Your instructions:
Gather every line in the records below that contains the word "hebben".

Collected data entries:
=== Begin Enclosure ===
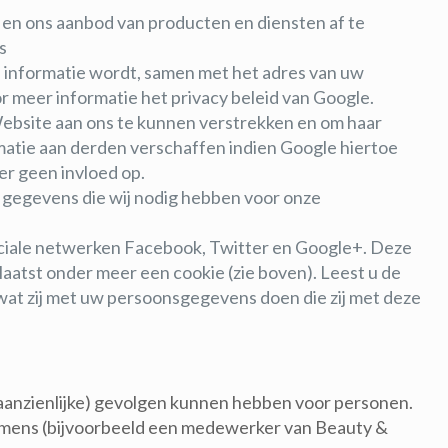
en ons aanbod van producten en diensten af te
s
n informatie wordt, samen met het adres van uw
 meer informatie het privacy beleid van Google.
Website aan ons te kunnen verstrekken en om haar
matie aan derden verschaffen indien Google hiertoe
er geen invloed op.
ld gegevens die wij nodig hebben voor onze
ociale netwerken Facebook, Twitter en Google+. Deze
atst onder meer een cookie (zie boven). Leest u de
wat zij met uw persoonsgegevens doen die zij met deze
aanzienlijke) gevolgen kunnen hebben voor personen.
 mens (bijvoorbeeld een medewerker van Beauty &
=== End Enclosure ===
Your response:
ld gegevens die wij nodig hebben voor onze
aanzienlijke) gevolgen kunnen hebben voor personen.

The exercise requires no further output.